Osmanlı Devleti bir taraftan doğu vilayetlerini savunabilmek ve diğer taraftan da bir iç savaşı önleyebilmek için Doğu bölgesindeki halkı buradan alarak Suriye ve Irak taraflarına nakletti. Bu nakil esnasında çeşitli ulaşım zorlukları, açlık, hastalık ve salgınlar yüzünden 200 bin Ermeni hayatını kaybetti.
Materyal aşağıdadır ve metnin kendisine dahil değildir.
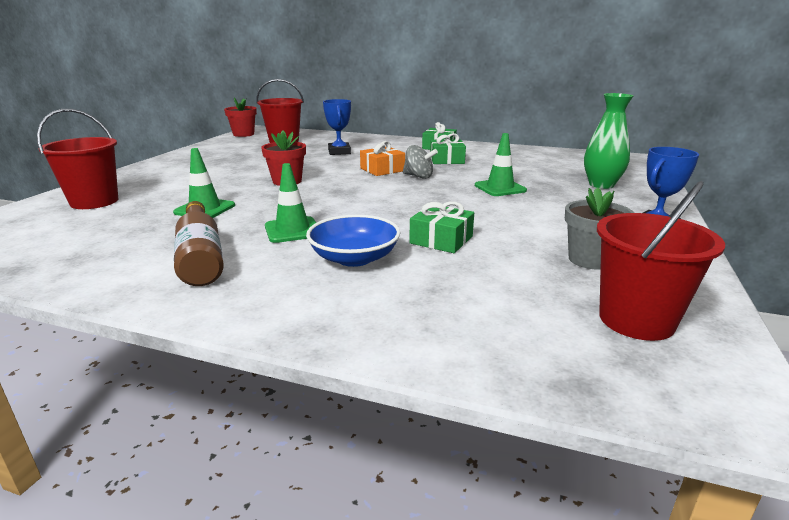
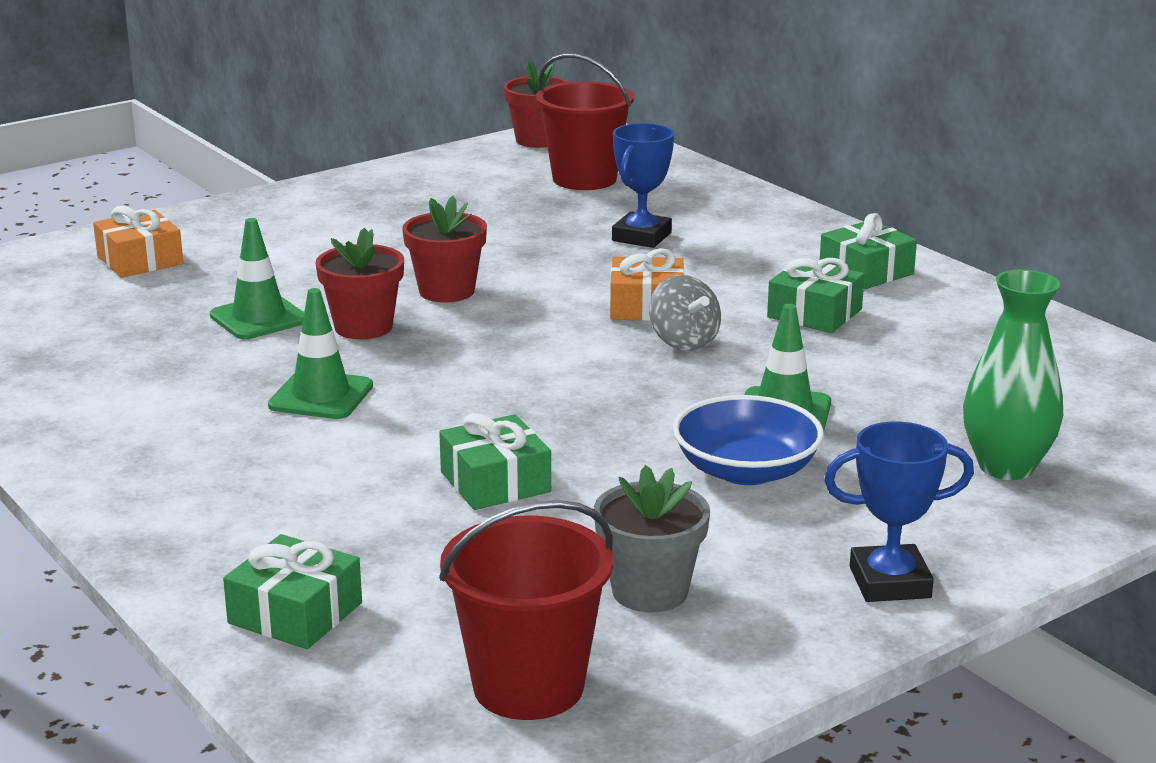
camera: 35 degrees right, 0 degrees up
(94, 202) = (140, 260): red bucket -> orange gift
(200, 257) = (159, 403): brown bottle -> none
(268, 201) = (363, 327): none -> red flower pot
(354, 258) = (333, 470): blue bowl -> blue bowl (746, 470)
(460, 333) = (295, 613): none -> green gift

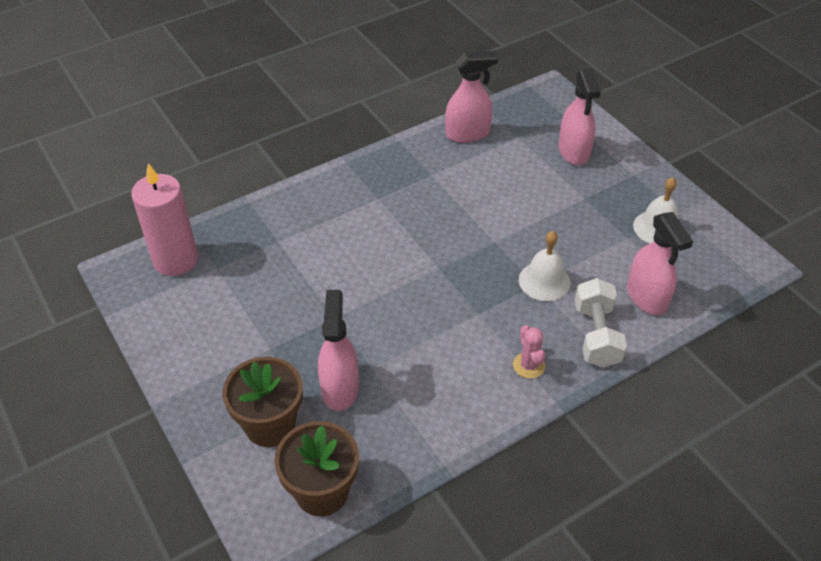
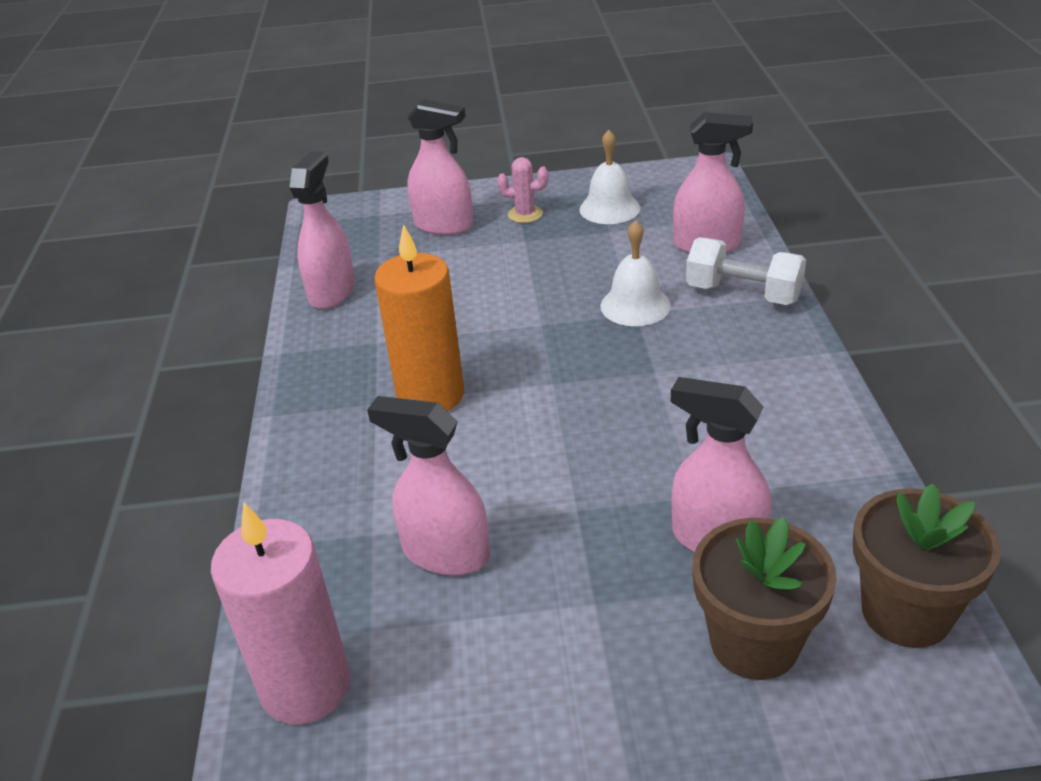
camera: 60 degrees left, 10 degrees down
(277, 275) = (445, 553): none -> pink spray bottle
(397, 218) = (430, 395): none -> orange candle
(529, 365) = (763, 355): pink cactus -> pink cactus (525, 214)

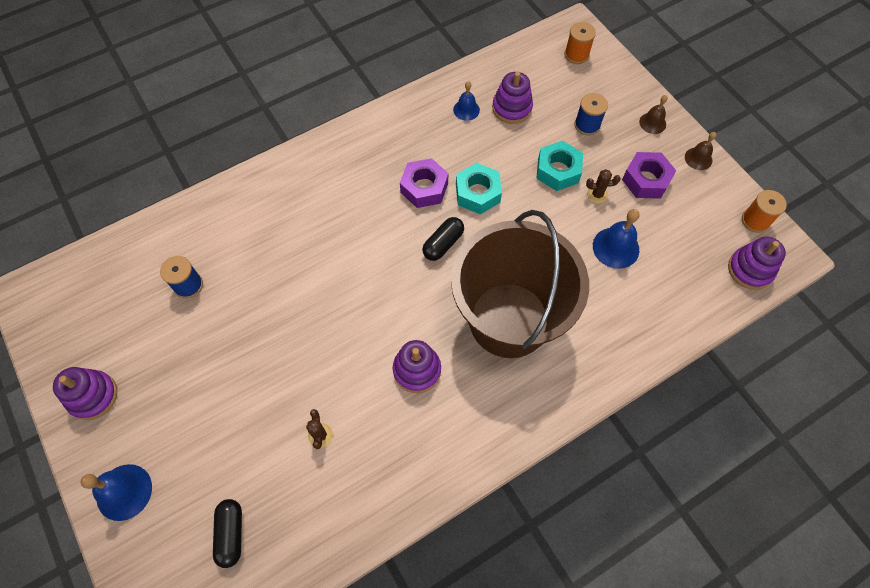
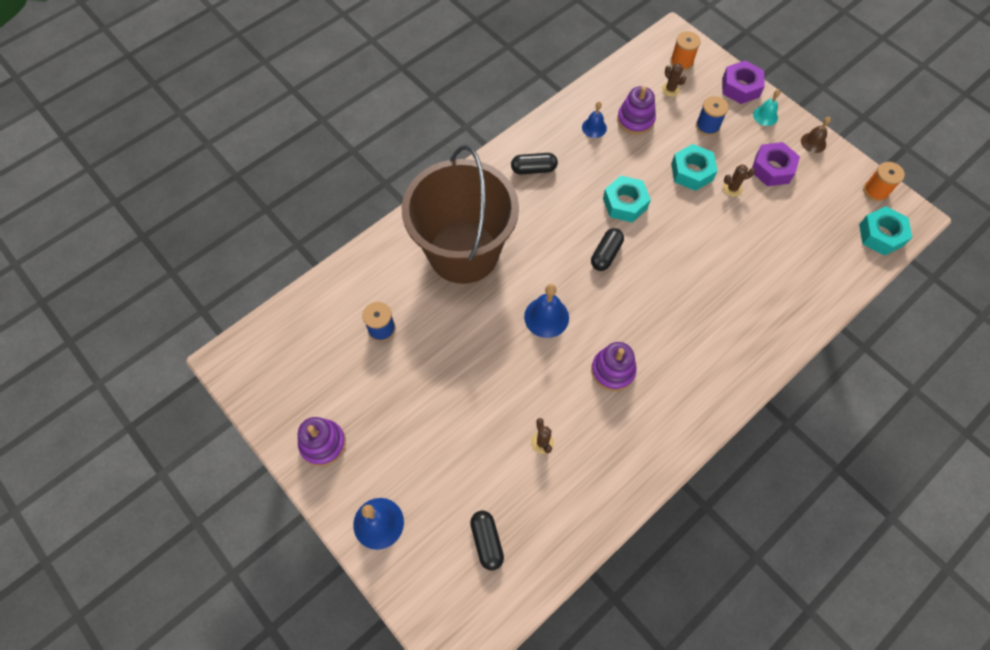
camera: 10 degrees left, 0 degrees up
(391, 143) = (533, 169): none -> black capsule
(424, 188) = (575, 206): purple nut -> purple nut (740, 87)
(509, 320) = (682, 313): brown bucket -> brown bucket (463, 252)
(557, 81) = (670, 89): none -> brown cactus
(615, 247) = (760, 234): blue bell -> blue bell (546, 317)
(652, 123) = (765, 116): brown bell -> turquoise bell
(750, 269) = (881, 235): purple stacking toy -> turquoise nut

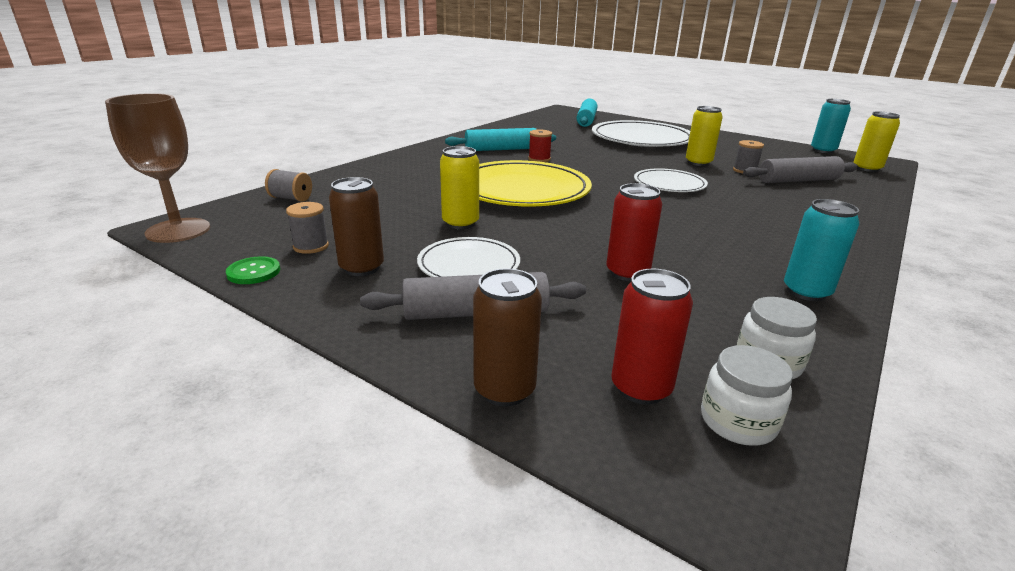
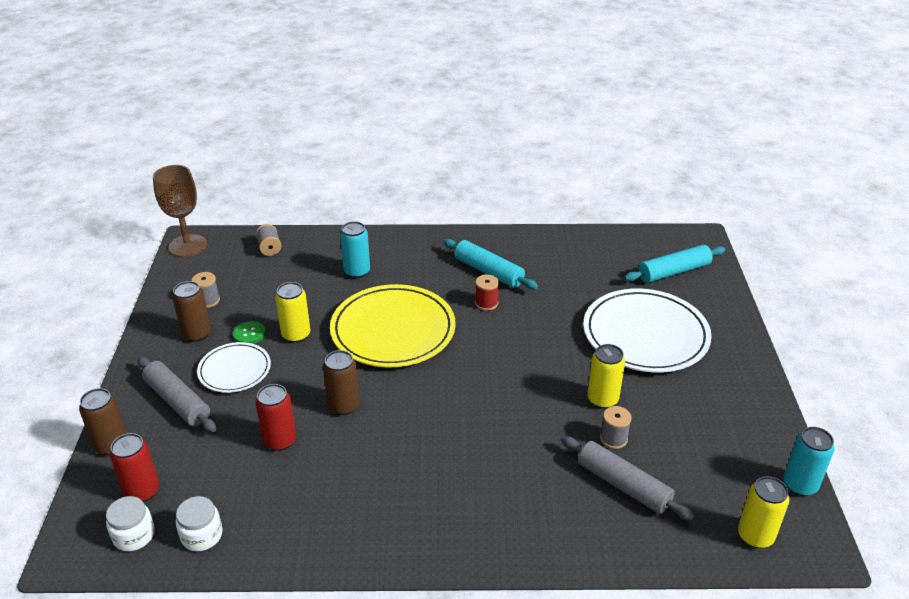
camera: 55 degrees right, 10 degrees up
(254, 272) = (162, 303): green button -> green button (249, 334)
(605, 232) = (343, 406): none -> brown can
(669, 184) = (502, 402): white plate -> none
(806, 292) = (321, 537): turquoise can -> turquoise can (357, 271)

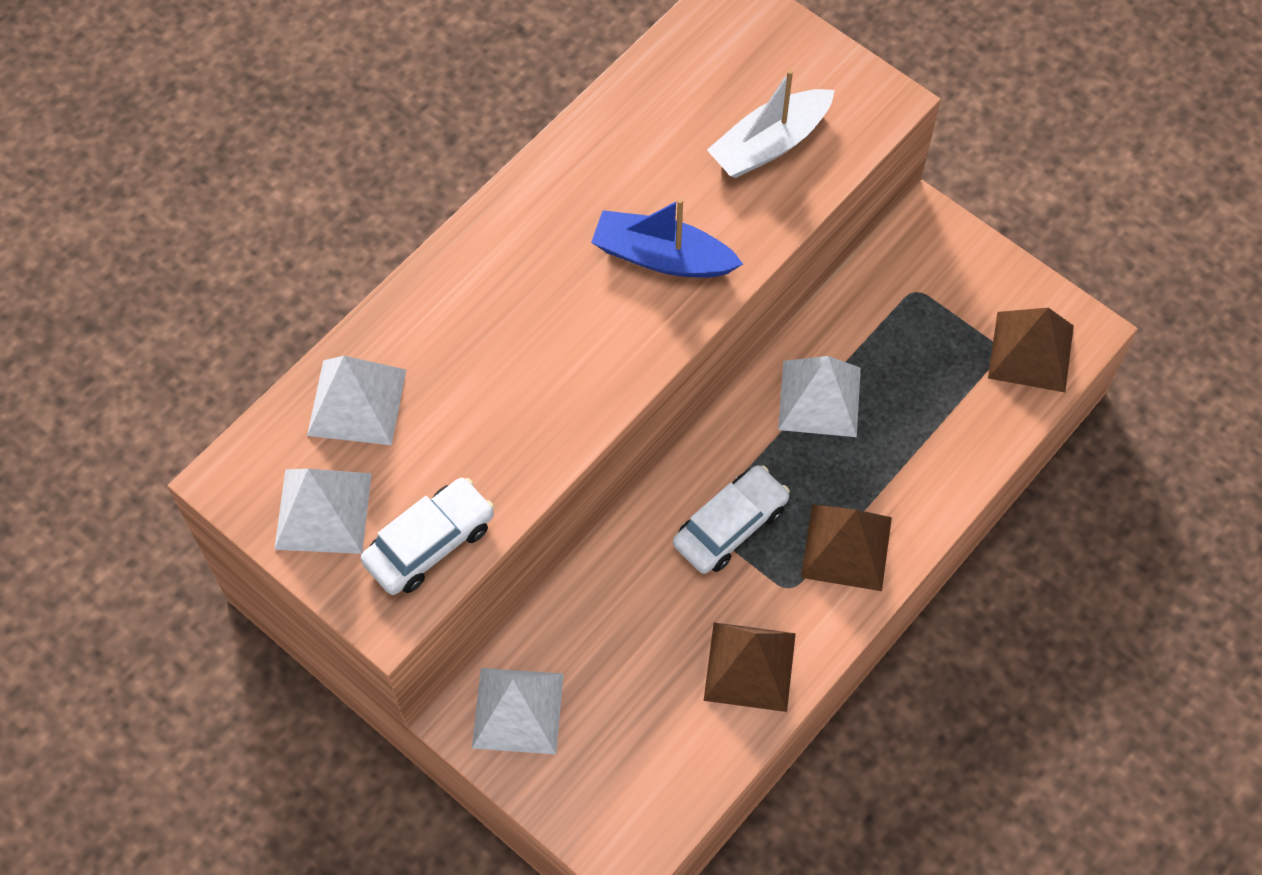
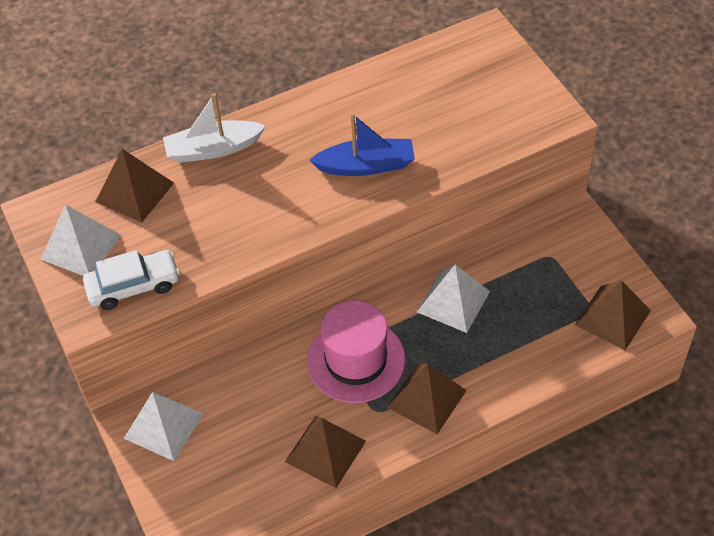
camera: 25 degrees right, 10 degrees down
(356, 402) = (134, 192): white pyramid -> brown pyramid
(662, 257) = (366, 166): blue boat -> blue boat turned 135 degrees clockwise
(730, 526) = (356, 360): white car -> pink hat
(769, 144) = (469, 120): white boat -> white boat (213, 149)

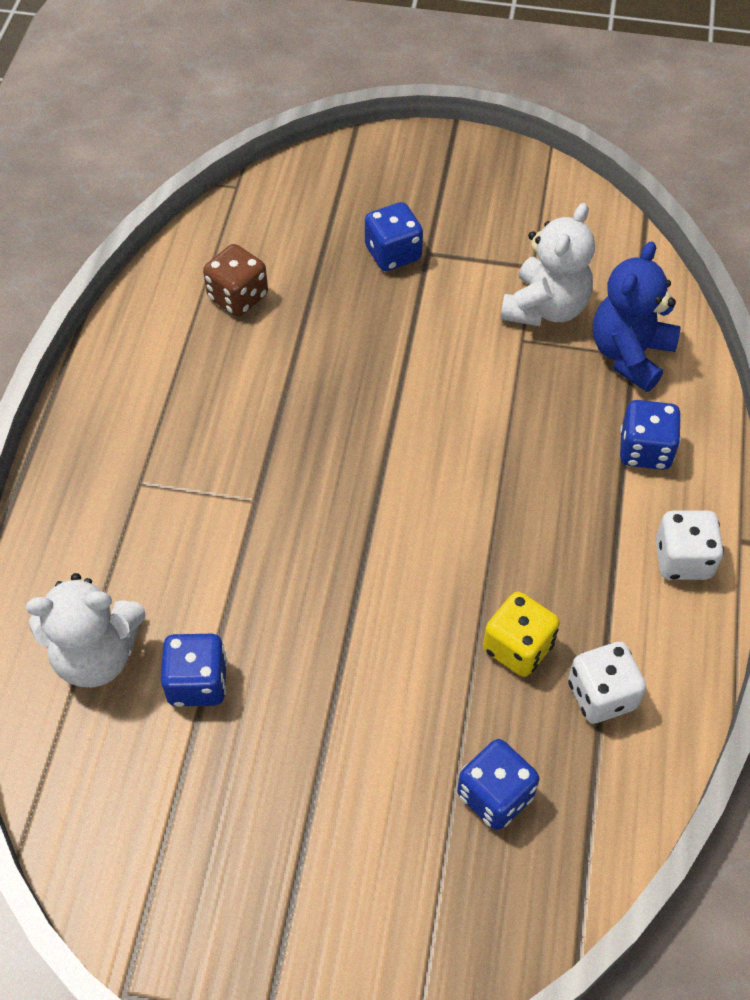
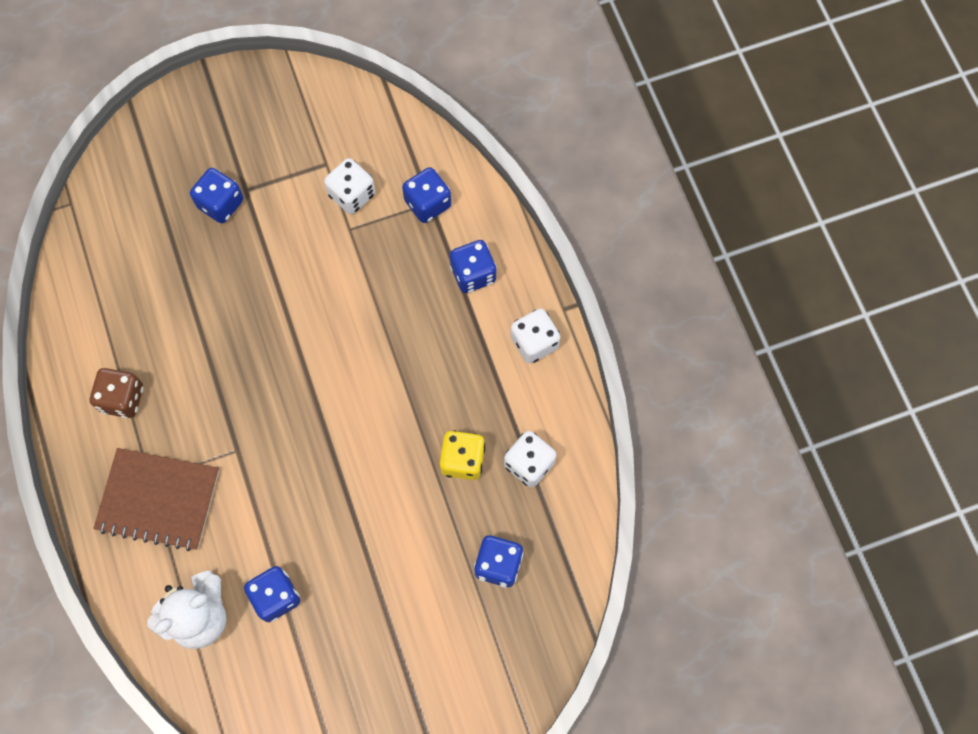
camera: 30 degrees left, 15 degrees up
(135, 508) = (158, 500): none -> brown notebook
(238, 297) = (129, 298): brown dice -> brown dice (122, 399)
(545, 308) = (352, 194): white teddy bear -> white dice
(629, 354) = (427, 203): blue teddy bear -> blue dice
Osmanlı devleti bu tedbirleri almasaydı doğuda iç savaş yoluyla kan gövdeyi götürecek ve tüm doğu illeri mahvolacaktı. 10 sene incelemesini yaptığımız İngiliz arşiv belgeleri de Tehcirin bir iç savaşı önlediğini yazıyor.

Sonuç olarak tarihi ilgilendiren bu hadiseler, tarihi meselelere tek taraflı ve önyargılı yaklaşan Ermenistan ve bazı Batılı tarihçi yazarlar ve lobiler tarafından siyasi, stratejik ve ekonomik menfaatler devşirmek için istismar edilmiştir ve bu durum da halen devam etmektedir. Bir başka ifadeyle tarihin konusu olan bir mesele uluslararası siyaset ve stratejik çıkarlara alet edilmektedir. Bunun en çarpıcı örneği de her yıl 24 Nisan’da Amerikan Devlet Başkanlarının yaptığı konuşmalardır. Başkan Obama bu yılda bu olayı büyük felaket (Ermenice Meds Yeghern) diye tanımlayarak tarihi bir meseleyi siyasete alet etmiş oldu. Dolayısıyla başkan Obama’nın söylediklerinin tarihi bir karşılığı olmaması sebebiyle önemi de yoktur. Ancak, burada mesele tarihi hakikatlerin ifsat edilmesi ve tarihin rayından saptırılmasıdır. Yalan tarih üzerinde uluslararası ilişkilerin ve siyasetin yürütülmesi mümkün değildir. Dolayısıyla, Türkiye’nin yalan tarihle ve iftiralarla mücadele etmesi ve tarihi hakikatleri belgeleriyle dünyaya anlatması büyük önem arz etmektedir.